Consider a continuous real-valued function $f$ over the interval $[a, b]$. I am trying to prove that there exists at least one absolute max and one absolute min.
More formally:
$$\exists c,d \in [a,b] : \forall x \in [a,b], ~f(c) \leq f(x) \leq f(d)$$
I don't even know where to begin because it just seems so obviously true. How could you not have a max or min?
On
It is a very important theorem.
It has to do with both the compactness of [a,b] and the continuity of your function.
There is much more going on than it seems at the first glance.
The conclusion will not necessarily be true if the interval is not closed or the function is not continuous.
For example $f(x)=1/x$ on $(-1,1)$ does not have an absolute maximum or minimum.

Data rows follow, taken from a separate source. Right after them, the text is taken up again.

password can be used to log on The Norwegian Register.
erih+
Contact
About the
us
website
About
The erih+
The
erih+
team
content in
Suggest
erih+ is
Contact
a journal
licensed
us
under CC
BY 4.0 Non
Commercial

First show that $f([a,b])$ is bounded: Assume that if it were not, choose $(x_{n})\subseteq[a,b]$ such that $f(x_{n})>n$. Now pick a convergent subsequence $(x_{n_{k}})\subseteq(x_{n})$ such that $f(x_{n_{k}})>n_{k}$, this will violate the continuity of $f$.
Now take $M=\sup f([a,b])$. Assume that $M\notin f([a,b])$, consider that $g=1/(M-f)$, then $g$ is continuous on $[a,b]$ and hence bounded by the previous argument. But $f(\eta_{n})\rightarrow M$ for some $(\eta_{n})\subseteq[a,b]$, then $g(\eta_{n})\rightarrow \infty$, a contradiction.